The mockup labeling the two names as “Chinese” and “Korean” struck me as misleading. It’s accurate to indicate that one name is Chinese-derived and the other Korean-derived. It’s also accurate to indicate that one is preferred in China while the other is preferred in North Korea, as your flag mockup did. But appending the English word “mountain” makes both names English, no longer “Chinese” or “Korean”. One of these names is far and away more common than the other among English speakers, so
name:en=*
andalt_name:en=*
have obvious values.
There’s a big difference between
name:ko-Latn=Baekdusan
name:zh-Latn-pinyin=Chángbáishān
and
name:en-t-ko=Baekdu Mountain
name:en-t-zh=Changbai Mountain
The former two are the transliterations from the original writing systems to the Latin alphabet; the latter two are “English names” half-transliterated from their respective source languages. However, none of these is what the mountain is actually (predominantly) called in English.
As I wrote in my first reply, I think a big part your original premise is sound: there are some name:en=*
values (and probably the case with many other languages) that are currently in the OSM data that probably shouldn’t be tagged as such, because they’re merely a transliteration, translation or other such form of transformation from the original endonym. That’s worth identifying in some manner; your proposed solution could be workable for such a purpose. But as I cautioned earlier, there are many perfectly valid name:en=*
values in the data that you may mistakenly conclude “shouldn’t be recorded in English”. It’s hard to tell sometimes what’s genuinely “the name in English” and what’s not, and especially prone to error if your default presumption is that a transliterated name is probably not “the name”.

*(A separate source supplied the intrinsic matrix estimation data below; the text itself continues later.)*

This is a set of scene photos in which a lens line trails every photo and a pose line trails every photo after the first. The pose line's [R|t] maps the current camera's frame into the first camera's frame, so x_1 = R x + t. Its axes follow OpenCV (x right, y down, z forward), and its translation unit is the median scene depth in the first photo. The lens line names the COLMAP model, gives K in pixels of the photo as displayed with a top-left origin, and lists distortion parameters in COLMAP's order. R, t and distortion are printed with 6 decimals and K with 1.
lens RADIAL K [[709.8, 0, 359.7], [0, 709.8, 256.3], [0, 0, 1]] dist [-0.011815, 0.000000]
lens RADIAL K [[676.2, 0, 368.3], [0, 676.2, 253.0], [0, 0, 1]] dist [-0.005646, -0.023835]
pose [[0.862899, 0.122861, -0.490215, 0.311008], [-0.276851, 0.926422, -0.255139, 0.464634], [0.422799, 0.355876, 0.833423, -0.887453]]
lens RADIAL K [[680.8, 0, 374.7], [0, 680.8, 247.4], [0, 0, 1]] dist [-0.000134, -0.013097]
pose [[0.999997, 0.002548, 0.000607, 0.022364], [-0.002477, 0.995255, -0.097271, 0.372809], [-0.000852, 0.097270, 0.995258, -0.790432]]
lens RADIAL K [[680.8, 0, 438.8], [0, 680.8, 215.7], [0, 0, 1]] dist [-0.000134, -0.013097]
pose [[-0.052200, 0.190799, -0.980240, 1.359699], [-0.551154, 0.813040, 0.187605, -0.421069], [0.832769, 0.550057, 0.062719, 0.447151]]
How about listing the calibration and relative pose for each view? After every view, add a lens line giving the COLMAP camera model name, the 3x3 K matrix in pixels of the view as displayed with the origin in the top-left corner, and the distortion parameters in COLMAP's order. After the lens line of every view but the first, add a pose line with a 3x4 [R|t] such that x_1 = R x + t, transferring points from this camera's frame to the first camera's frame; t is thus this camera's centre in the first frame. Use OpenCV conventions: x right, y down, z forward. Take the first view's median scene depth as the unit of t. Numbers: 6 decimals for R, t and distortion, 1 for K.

As pointed out earlier, I think name:en=Kapyĺ
for this small Belarusian city is a great example of something that is obviously not true, and quite blatantly is just a transliteration from the original Cyrillic script to Latin. I would wager almost every English-speaker in the world has no idea what an ĺ would sound like. Amusingly the int_name
, name:de
and name:fr
tags are all Kapyl
, sans the acute accent, and the city itself is tagged as the administrative seat of the “Kapyl District”. Like I wrote earlier, the acute accent is a giveaway that this is categorically not “the name in English”: English uses some diacritical marks, especially for foreign names and loanwords, but I can’t think of a single use of an acute accent on an ‘l’ or any other consonant. (In fact, pretty much the only accent marks one sees on consonants are the c-cedilla in words like façade and the n-tilde in words like piñata.)

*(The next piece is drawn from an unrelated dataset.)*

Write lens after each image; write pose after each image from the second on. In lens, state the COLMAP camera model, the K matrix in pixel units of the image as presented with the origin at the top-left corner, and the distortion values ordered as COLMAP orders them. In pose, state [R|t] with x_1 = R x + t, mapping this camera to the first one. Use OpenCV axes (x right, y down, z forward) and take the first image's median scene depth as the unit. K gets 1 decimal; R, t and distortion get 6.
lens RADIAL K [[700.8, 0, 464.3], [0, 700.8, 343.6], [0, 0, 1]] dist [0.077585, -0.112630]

I agree with your “more information is better” and “give the data consumer more flexibility” principles, but still don’t really see an ultimate usable purpose. Your example of tagging Ukrainian names for places in Crimea based on either Russian or Crimean Tatar sources is kind of fascinating, as a piece of etymological trivia for someone who doesn’t speak any Ukrainian (or Russian, or Crimean Tatar), but… how would a data consumer make practical use of it? Not to say it couldn’t be done, and maybe for political or cultural reasons in places like Ukraine (or more specifically Crimea) app functionality that could pick and choose between the etymologies to display could be usable/desirable/popular, but from my perspective it’s hard for me to picture any real-world use. If anything, it may lead to the kind of misconceptions that Minh pointed out with respect to displaying both “Changbai Mountain” and “Baekdu Mountain”: it makes it seem as though both are commonly or interchangeably used in English, when that’s not really true.
Apologies for not giving this a ringing endorsement; I do actually think this is otherwise a fascinating idea.